Los delirios expansionistas de Napoleón Bonaparte desembocaron en uno de los episodios más trágicos de la historia de España, la muy célebre y catastrófica Batalla de Trafalgar. Aquel 21 de octubre de 1805, las playas de la costa gaditana se tiñeron de sangre tras la enorme cantidad de pérdidas humanas que supuso el combate naval entre la humillada flota franco-española y la triunfante flota británica.
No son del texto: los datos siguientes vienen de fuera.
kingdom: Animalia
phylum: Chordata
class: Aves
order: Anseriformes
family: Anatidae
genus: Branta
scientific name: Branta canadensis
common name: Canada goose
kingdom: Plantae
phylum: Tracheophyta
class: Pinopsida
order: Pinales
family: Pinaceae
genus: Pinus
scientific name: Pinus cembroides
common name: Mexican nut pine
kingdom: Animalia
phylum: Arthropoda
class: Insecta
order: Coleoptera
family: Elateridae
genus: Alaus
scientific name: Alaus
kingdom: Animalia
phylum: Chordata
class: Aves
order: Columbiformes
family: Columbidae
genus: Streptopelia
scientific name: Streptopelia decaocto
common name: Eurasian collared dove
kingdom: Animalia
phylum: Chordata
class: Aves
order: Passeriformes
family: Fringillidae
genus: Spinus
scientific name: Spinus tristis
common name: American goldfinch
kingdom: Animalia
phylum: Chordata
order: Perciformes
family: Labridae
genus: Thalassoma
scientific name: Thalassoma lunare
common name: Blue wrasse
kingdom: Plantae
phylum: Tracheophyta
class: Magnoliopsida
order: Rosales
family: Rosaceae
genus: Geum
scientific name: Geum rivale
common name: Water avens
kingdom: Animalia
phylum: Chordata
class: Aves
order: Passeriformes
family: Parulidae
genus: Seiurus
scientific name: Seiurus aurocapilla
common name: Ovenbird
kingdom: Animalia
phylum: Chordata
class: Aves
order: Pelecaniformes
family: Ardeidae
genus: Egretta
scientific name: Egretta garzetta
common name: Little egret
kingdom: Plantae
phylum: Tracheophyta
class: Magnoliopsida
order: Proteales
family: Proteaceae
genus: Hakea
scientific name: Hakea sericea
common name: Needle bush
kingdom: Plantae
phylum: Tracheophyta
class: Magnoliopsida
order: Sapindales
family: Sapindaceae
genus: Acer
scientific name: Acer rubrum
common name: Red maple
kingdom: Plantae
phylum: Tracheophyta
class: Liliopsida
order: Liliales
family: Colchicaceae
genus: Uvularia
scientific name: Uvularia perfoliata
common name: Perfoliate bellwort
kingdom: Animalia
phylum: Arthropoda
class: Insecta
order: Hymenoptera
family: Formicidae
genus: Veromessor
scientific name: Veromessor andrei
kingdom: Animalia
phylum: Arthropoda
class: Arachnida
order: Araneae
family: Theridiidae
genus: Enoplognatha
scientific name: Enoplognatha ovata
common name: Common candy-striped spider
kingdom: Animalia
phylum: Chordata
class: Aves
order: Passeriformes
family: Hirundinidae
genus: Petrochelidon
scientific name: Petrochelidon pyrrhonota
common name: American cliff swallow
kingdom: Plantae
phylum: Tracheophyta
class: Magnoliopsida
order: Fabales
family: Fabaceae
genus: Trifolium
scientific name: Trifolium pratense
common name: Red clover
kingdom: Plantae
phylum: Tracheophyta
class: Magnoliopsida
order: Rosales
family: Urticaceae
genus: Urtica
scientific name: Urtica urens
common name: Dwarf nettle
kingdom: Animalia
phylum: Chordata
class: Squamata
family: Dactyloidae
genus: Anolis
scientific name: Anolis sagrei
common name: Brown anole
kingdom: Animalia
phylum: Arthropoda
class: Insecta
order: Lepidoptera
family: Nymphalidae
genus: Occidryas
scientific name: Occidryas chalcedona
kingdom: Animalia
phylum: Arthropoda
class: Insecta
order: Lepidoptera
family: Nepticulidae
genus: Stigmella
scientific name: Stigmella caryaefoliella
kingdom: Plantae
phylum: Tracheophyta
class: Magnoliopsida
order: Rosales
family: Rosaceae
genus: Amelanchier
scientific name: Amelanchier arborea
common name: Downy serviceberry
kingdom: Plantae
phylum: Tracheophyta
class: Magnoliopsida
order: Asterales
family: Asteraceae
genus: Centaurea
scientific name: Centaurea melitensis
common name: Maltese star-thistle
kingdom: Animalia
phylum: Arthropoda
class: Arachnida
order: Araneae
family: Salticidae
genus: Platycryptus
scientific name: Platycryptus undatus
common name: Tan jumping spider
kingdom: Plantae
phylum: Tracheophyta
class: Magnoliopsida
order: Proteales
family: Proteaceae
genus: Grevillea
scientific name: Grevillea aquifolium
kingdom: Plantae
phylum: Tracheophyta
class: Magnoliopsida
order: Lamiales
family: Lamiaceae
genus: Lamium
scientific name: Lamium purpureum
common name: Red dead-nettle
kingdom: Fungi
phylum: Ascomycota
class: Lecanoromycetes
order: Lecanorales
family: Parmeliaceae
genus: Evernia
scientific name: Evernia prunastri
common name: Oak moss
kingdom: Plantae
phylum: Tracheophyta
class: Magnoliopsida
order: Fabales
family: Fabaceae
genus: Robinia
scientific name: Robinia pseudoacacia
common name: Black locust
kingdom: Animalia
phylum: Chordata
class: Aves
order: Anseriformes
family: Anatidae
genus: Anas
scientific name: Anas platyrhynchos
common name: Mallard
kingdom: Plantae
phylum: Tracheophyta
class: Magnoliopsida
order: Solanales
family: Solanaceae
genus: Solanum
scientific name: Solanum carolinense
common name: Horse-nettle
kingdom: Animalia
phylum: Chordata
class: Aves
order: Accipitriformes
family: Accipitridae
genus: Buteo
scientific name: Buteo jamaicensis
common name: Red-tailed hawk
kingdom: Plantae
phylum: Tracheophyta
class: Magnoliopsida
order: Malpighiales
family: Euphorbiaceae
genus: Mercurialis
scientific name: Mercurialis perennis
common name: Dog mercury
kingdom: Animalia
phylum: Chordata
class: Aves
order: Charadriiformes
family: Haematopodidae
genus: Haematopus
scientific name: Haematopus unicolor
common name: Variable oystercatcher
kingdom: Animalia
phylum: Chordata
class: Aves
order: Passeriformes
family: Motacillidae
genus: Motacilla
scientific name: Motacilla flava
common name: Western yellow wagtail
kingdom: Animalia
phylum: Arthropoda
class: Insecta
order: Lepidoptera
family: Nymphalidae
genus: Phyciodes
Allí se encontraba, como en anteriores ocasiones, el testigo directo de la historia, nada más y nada menos que el Cabo de Trafalgar.

Esta pequeña península que se introduce en el Atlántico se localiza junto a Caños de Meca, más concretamente en el municipio de Barbate. El Cabo de Trafalgar destaca no solo por los acontecimientos que lo envuelven, sino por la belleza de su costa y de su naturaleza virgen. Una combinación perfecta para que este maravilloso enclave de la provincia de Cádiz sea tan visitado durante todo el año.

El camino al desastre que vio el Cabo de Trafalgar

La derrota de Trafalgar cambió el rumbo de la historia de España por completo, pues significó el ocaso del imperio ultramarino español, lugar que había ocupado desde el siglo XV. Una primera consecuencia que derivó en problemas mucho más preocupantes para el reinado de Carlos IV, como el estancamiento del comercio con las colonias americanas y el inicio del proceso de independencia de las mismas, provocadas ambas por la pérdida del control en el paso de Gibraltar. Al desastre naval también vino a unirse el agravamiento de la Hacienda Real y la posterior invasión napoleónica.

Lienzo de la Batalla de Trafalgar

Ilustración de la Batalla de Trafalgar | Shutterstock

El camino a este dramático desenlace hay que buscarlo en la alianza militar entre la monarquía de Carlos IV y la República Francesa, merced a los tratados de San Idelfonso en 1796. Según este acuerdo, ambos convinieron en mantener una política militar conjunta frente a Gran Bretaña, que en esos momentos amenazaba a la flota española en sus viajes a América. Esto obligó a que España contribuyera económicamente a las guerras napoleónicas y a poner a disposición de Francia la Armada Real para combatir con la marina inglesa.

Cuando en 1803 los británicos reanudaron las hostilidades con Francia para impedir el afán imperialista de Bonaparte, este ya había comenzado a ideara un plan para anular a la flota inglesa y poder invadir sus islas. La estrategia, ejecutada a principios de junio de 1805, consistió en engañar a la flota británica para alejarla del Canal de la Mancha y así poder transportar un contingente de barcos franceses y españoles que iniciaran la acción sobre las posesiones inglesas.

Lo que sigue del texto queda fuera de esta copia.